Not all supermarket chains cooperated with the study, Oxfam said. Walmart and Kroger , wouldn’t decline or confirm to Oxfam whether the cited farms were in fact among their suppliers.
In a statement, Walmart said: “We appreciate the Oxfam research and report, which sheds light on important issues throughout the food retailing industry and the global supply chains that support it, highlighting areas for improvement as well as recognizing the good work we are doing.” Kroger did not respond with a comment.
Oxfam interviewed workers on 50 tea estates in Assam, India, revealing that cholera and typhoid are common because workers lack access to toilets and safe drinking water. Half the workers questioned receive “Below Poverty Line” ration cards from the government because wages are so poor.

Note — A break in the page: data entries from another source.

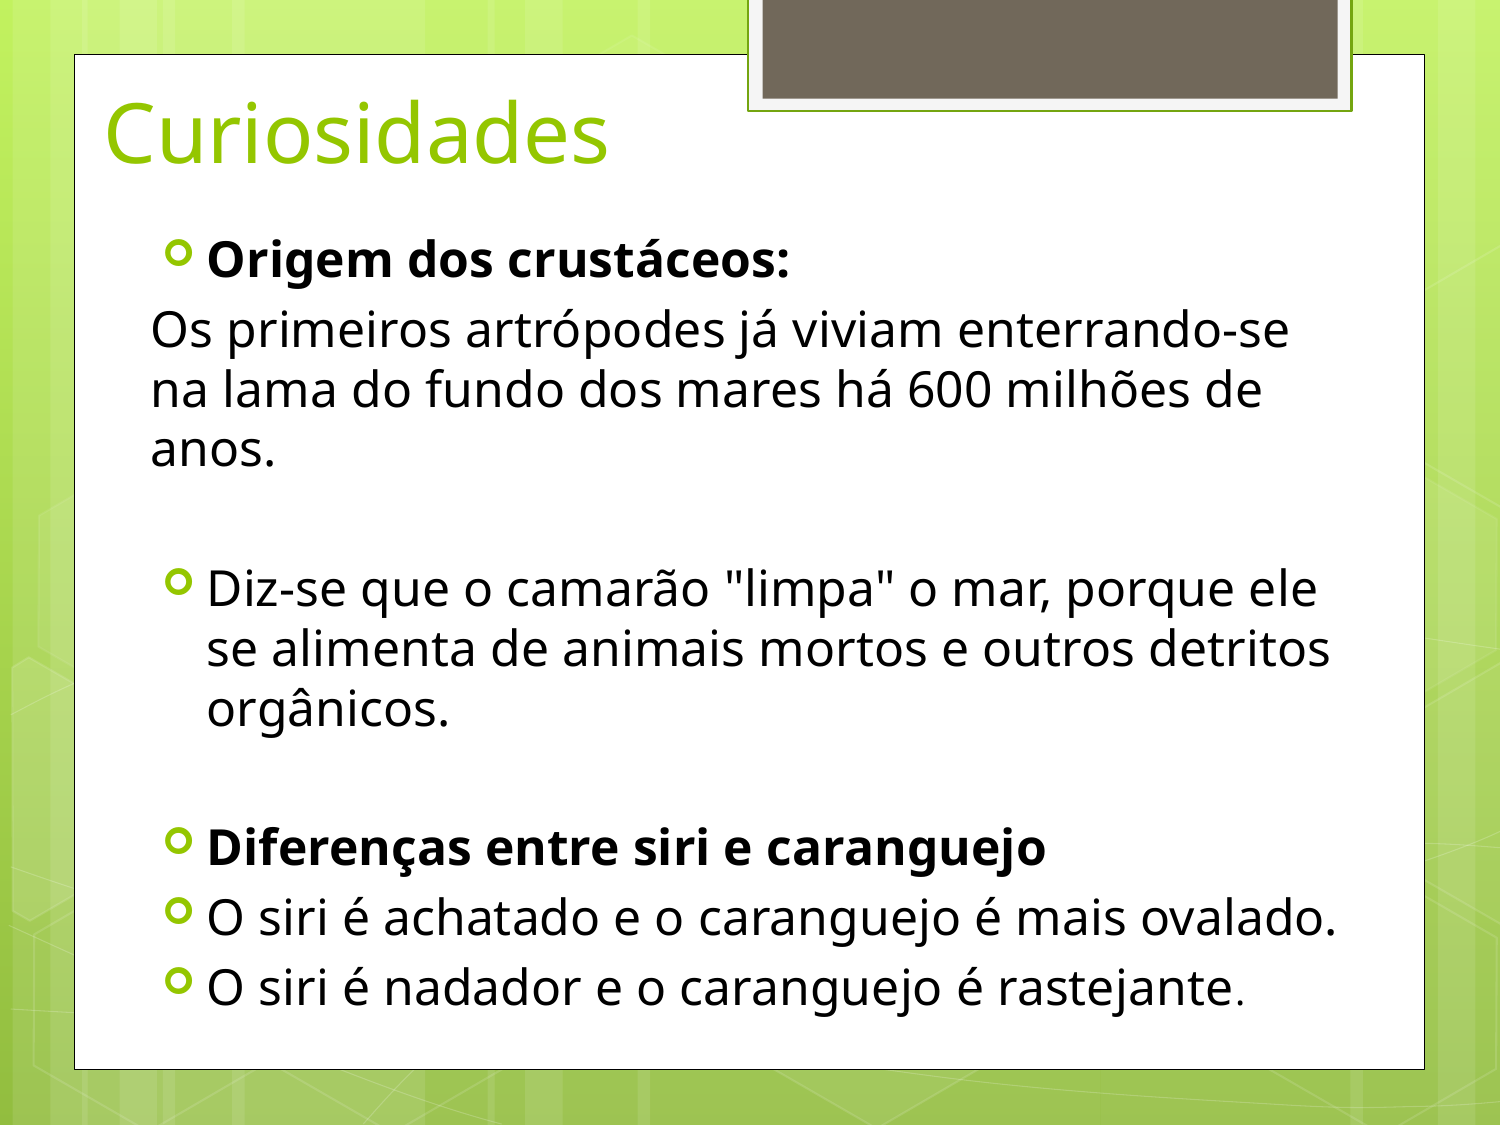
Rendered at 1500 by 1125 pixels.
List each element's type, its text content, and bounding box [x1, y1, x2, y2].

title Curiosidades [88, 0, 1241, 188]
list Origem dos crustáceos: Os primeiros artrópodes já viviam enterrando-se na lama do fundo dos mares há 600 milhões de anos. Diz-se que o camarão "limpa" o mar, porque ele se alimenta de animais mortos e outros detritos orgânicos. Diferenças entre siri e caranguejo O siri é achatado e o caranguejo é mais ovalado. O siri é nadador e o caranguejo é rastejante. [135, 219, 1376, 1059]
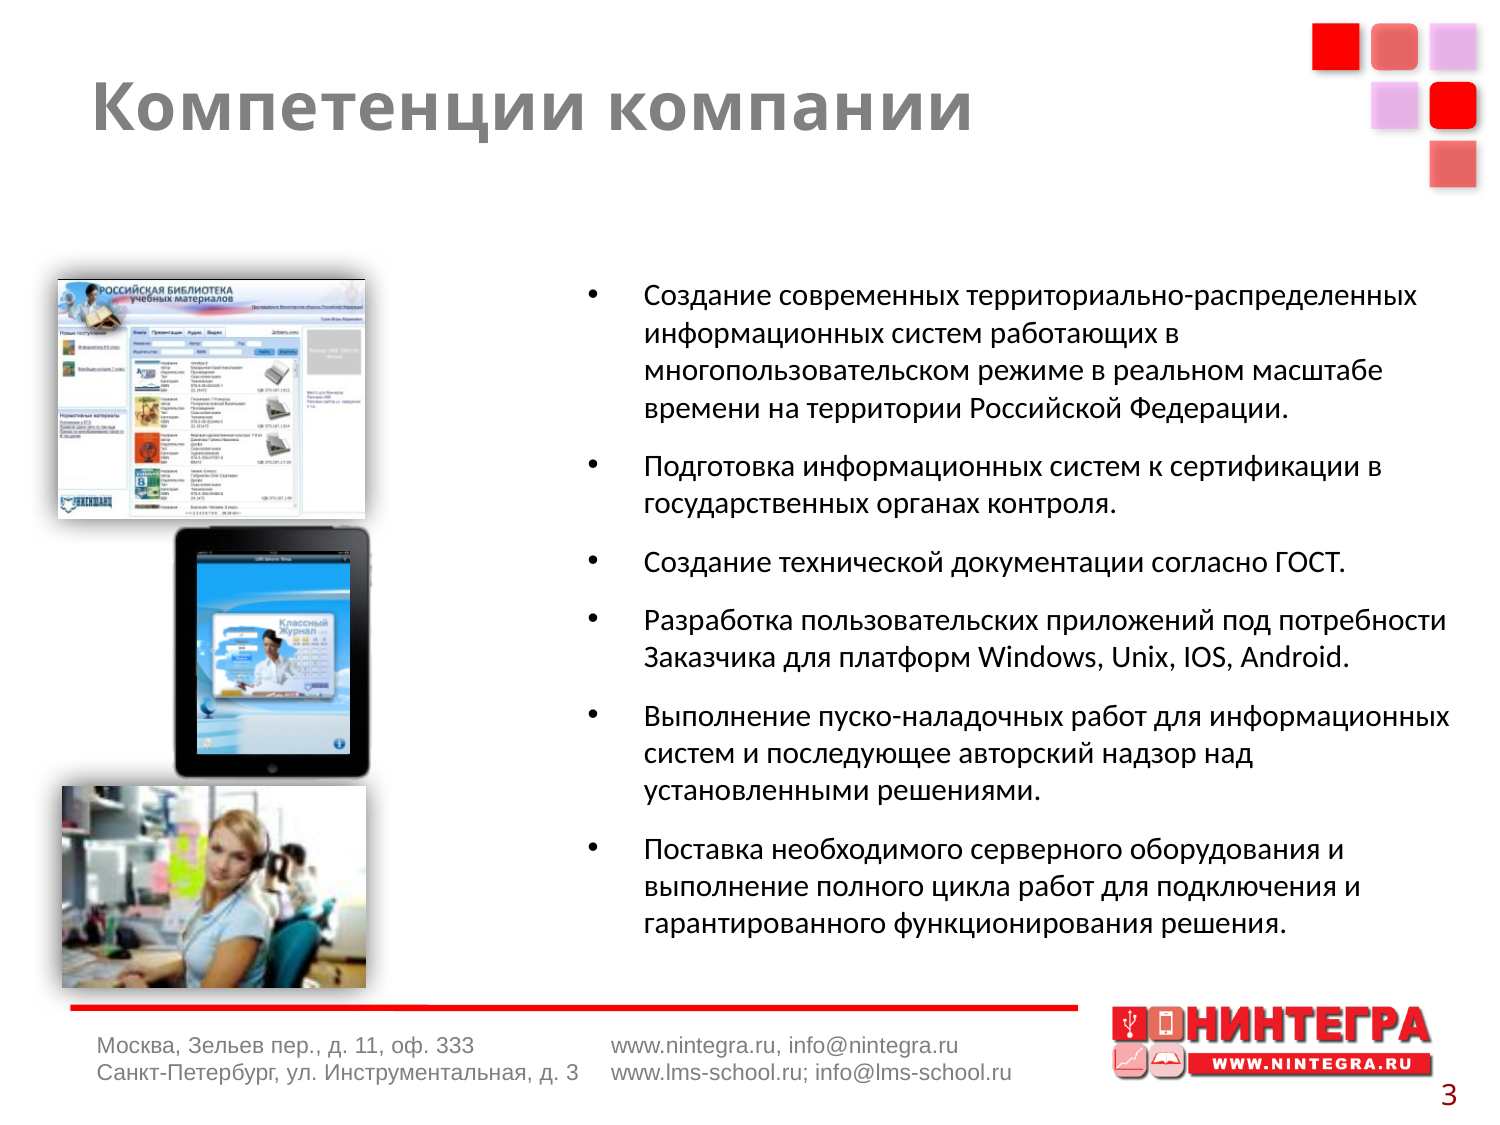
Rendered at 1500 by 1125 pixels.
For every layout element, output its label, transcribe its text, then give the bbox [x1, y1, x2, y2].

text_box Создание современных территориально-распределенных информационных систем работающих в многопользовательском режиме в реальном масштабе времени на территории Российской Федерации. Подготовка информационных систем к сертификации в государственных органах контроля. Создание технической документации согласно ГОСТ. Разработка пользовательских приложений под потребности Заказчика для платформ Windows, Unix, IOS, Android. Выполнение пуско-наладочных работ для информационных систем и последующее авторский надзор над установленными решениями. Поставка необходимого серверного оборудования и выполнение полного цикла работ для подключения и гарантированного функционирования решения. [572, 267, 1500, 905]
list [88, 153, 1367, 894]
picture [62, 786, 366, 988]
title Компетенции компании [74, 55, 1426, 244]
picture [58, 278, 366, 519]
picture [1101, 996, 1442, 1089]
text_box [166, 519, 380, 787]
text_box 3 [1422, 1068, 1492, 1120]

Referring to an earlier ranking of markets, a Tesco spokesperson said: “This is the second year in a row that Tesco has been assessed by Oxfam as doing most, of all major supermarkets globally, to ensure human rights are respected in food supply chains. We know there is always more to do and we are working … to improve wages in the key produce, tea and clothing sectors and ensure working conditions are fair.”
Fellow U.K.-based chain Sainsbury’s and the German-based Lidl forwarded a comment from the British Retail Consortium industry body which said: “Our members are working hard to address existing injustices and continue to collaborate internationally with charities and business groups on this vital issue.”